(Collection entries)
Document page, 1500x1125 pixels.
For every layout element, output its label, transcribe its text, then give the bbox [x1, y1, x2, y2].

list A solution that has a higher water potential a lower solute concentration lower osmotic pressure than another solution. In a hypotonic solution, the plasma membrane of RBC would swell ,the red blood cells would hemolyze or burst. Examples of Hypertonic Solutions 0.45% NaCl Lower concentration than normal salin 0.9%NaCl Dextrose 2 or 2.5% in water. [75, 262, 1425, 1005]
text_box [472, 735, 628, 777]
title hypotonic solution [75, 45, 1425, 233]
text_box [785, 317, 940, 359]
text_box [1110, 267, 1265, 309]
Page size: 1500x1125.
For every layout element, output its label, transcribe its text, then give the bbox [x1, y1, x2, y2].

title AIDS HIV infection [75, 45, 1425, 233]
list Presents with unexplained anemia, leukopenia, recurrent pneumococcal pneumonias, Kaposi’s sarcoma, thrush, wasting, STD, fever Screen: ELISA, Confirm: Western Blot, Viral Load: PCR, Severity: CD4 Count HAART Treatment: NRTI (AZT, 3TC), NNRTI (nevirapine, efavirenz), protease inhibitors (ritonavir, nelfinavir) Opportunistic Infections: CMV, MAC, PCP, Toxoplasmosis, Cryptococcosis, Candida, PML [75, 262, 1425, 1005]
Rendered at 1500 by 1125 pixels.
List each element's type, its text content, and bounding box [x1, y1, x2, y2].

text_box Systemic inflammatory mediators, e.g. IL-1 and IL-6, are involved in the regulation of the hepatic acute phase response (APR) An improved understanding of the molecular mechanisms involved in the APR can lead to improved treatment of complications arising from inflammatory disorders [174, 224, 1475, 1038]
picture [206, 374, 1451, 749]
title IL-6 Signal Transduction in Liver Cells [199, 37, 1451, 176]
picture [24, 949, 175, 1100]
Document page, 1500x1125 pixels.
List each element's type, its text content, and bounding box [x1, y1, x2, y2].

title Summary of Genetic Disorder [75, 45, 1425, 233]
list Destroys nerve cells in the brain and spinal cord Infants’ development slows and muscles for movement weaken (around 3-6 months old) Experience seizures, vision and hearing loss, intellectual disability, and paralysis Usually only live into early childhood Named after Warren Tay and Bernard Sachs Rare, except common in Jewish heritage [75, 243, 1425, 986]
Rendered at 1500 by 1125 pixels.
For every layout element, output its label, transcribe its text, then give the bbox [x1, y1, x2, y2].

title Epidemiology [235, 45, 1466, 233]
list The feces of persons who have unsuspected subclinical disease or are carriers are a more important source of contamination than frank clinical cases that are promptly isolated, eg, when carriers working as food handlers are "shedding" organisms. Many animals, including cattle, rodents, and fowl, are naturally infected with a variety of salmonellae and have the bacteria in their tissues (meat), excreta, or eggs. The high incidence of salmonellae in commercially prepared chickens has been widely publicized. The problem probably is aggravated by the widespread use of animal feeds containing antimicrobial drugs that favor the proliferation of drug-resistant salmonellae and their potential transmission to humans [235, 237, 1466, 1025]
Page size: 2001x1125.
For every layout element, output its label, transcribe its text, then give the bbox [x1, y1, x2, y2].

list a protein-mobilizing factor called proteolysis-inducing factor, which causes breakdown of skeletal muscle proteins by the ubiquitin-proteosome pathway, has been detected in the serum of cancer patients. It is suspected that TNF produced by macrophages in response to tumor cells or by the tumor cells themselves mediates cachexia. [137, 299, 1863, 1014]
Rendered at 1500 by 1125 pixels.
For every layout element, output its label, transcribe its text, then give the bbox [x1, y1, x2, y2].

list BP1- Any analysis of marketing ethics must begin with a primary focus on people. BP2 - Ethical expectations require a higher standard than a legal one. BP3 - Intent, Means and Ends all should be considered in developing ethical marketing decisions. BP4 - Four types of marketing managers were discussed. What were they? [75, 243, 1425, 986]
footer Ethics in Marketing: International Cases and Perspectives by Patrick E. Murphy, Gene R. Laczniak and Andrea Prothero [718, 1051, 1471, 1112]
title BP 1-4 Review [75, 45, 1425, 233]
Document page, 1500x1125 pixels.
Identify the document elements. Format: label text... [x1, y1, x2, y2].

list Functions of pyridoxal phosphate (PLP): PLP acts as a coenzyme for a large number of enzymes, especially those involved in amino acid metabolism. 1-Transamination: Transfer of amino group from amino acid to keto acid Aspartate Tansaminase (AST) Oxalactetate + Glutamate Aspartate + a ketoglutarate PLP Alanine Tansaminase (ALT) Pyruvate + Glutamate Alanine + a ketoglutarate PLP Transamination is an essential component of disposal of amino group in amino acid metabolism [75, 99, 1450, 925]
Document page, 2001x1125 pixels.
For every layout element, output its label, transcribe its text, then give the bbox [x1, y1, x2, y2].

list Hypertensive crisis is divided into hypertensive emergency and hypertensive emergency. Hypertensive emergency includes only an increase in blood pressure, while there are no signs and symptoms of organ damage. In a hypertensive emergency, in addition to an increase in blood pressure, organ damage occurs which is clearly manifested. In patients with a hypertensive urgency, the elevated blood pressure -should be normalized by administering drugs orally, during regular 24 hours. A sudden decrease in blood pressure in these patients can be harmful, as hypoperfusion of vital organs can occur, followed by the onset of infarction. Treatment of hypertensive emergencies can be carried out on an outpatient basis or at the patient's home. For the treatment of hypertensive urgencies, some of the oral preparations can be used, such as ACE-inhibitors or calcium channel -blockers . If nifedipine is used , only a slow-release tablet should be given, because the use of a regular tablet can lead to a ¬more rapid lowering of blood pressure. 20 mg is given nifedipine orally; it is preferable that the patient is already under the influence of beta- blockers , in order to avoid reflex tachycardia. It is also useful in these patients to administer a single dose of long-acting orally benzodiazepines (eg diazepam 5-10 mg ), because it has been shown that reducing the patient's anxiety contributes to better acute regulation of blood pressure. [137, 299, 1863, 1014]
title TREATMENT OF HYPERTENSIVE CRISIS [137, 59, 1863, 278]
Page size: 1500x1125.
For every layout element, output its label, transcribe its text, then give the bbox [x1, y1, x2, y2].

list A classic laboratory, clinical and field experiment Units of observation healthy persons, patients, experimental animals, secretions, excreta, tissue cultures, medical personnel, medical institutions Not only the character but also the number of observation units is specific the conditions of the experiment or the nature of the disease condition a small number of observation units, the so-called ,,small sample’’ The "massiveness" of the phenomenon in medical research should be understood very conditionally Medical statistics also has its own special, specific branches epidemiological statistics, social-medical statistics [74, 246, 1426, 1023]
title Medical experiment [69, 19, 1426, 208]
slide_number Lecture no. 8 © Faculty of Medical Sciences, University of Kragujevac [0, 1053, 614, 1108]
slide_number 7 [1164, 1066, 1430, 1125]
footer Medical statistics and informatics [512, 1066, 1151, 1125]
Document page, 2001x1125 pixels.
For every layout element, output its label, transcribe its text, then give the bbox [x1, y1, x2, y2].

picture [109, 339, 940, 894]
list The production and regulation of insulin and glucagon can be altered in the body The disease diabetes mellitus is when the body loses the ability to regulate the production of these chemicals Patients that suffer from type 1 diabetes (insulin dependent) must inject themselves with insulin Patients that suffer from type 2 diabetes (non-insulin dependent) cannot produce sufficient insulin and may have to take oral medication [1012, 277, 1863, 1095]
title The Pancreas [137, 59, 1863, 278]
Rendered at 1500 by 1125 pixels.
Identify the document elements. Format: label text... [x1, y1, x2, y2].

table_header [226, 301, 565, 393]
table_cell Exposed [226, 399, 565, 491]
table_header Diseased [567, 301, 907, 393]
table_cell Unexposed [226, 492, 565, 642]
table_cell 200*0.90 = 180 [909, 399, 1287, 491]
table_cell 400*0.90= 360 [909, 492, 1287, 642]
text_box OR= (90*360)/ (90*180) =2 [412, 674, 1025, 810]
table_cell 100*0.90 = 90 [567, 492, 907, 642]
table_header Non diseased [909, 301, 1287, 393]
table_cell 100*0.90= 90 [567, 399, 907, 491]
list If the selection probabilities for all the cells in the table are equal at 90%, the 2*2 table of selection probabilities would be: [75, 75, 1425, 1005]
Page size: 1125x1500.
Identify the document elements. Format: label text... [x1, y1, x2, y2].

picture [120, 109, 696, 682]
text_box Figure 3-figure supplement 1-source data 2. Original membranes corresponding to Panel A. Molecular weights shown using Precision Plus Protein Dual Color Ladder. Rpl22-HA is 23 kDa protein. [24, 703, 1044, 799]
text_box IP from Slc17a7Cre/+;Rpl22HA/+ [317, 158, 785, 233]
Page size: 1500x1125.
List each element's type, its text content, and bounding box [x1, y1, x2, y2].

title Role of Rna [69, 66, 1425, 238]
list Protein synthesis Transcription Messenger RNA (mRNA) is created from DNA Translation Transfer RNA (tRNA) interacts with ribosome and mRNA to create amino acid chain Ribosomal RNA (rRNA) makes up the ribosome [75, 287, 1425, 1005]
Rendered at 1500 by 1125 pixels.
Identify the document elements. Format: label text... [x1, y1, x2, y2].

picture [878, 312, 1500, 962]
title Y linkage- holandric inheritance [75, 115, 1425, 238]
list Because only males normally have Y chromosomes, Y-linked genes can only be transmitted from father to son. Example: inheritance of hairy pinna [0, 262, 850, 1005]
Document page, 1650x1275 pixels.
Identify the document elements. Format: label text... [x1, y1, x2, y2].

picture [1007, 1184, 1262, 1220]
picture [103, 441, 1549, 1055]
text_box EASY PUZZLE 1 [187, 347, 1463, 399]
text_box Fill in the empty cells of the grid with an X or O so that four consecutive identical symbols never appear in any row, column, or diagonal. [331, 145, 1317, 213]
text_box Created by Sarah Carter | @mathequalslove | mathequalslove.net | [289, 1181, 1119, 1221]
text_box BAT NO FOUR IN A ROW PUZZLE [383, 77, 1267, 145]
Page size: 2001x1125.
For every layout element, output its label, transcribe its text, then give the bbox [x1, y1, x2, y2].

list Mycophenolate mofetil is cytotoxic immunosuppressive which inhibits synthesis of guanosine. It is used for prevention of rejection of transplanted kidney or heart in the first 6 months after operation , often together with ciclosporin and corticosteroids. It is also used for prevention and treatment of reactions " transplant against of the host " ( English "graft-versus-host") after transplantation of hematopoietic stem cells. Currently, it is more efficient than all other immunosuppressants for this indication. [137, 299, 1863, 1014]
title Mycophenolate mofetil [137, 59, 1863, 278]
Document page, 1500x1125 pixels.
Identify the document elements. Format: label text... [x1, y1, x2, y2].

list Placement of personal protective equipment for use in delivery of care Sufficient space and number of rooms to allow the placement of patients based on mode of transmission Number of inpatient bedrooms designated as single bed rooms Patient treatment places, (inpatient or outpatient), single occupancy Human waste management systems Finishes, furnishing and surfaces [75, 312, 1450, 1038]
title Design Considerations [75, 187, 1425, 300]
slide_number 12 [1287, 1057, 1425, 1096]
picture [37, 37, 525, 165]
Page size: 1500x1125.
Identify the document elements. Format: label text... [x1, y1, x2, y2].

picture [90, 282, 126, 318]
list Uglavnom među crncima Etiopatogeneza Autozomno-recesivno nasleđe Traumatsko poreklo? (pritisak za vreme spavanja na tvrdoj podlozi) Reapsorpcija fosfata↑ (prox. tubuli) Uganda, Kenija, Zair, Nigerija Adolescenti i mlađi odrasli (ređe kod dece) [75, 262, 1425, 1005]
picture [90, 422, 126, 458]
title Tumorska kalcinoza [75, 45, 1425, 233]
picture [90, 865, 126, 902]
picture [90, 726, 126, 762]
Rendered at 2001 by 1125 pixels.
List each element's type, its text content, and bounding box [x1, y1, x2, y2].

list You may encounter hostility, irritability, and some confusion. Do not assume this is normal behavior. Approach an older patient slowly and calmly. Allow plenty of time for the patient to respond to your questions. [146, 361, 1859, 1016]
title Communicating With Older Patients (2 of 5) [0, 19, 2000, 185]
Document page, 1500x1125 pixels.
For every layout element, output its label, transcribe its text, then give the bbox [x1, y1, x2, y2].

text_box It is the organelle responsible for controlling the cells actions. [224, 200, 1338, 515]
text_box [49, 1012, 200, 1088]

- Exercise requirements: Nothing but the lines from the one with "Rendered at 2001 by 1125 pixels." through the final line of the data belongs in the answer, and they must match exactly.

- Response to the exercise:
Rendered at 2001 by 1125 pixels.
List each element's type, its text content, and bounding box [x1, y1, x2, y2].

list You may encounter hostility, irritability, and some confusion. Do not assume this is normal behavior. Approach an older patient slowly and calmly. Allow plenty of time for the patient to respond to your questions. [146, 361, 1859, 1016]
title Communicating With Older Patients (2 of 5) [0, 19, 2000, 185]
Document page, 1500x1125 pixels.
For every layout element, output its label, transcribe its text, then give the bbox [x1, y1, x2, y2].

text_box It is the organelle responsible for controlling the cells actions. [224, 200, 1338, 515]
text_box [49, 1012, 200, 1088]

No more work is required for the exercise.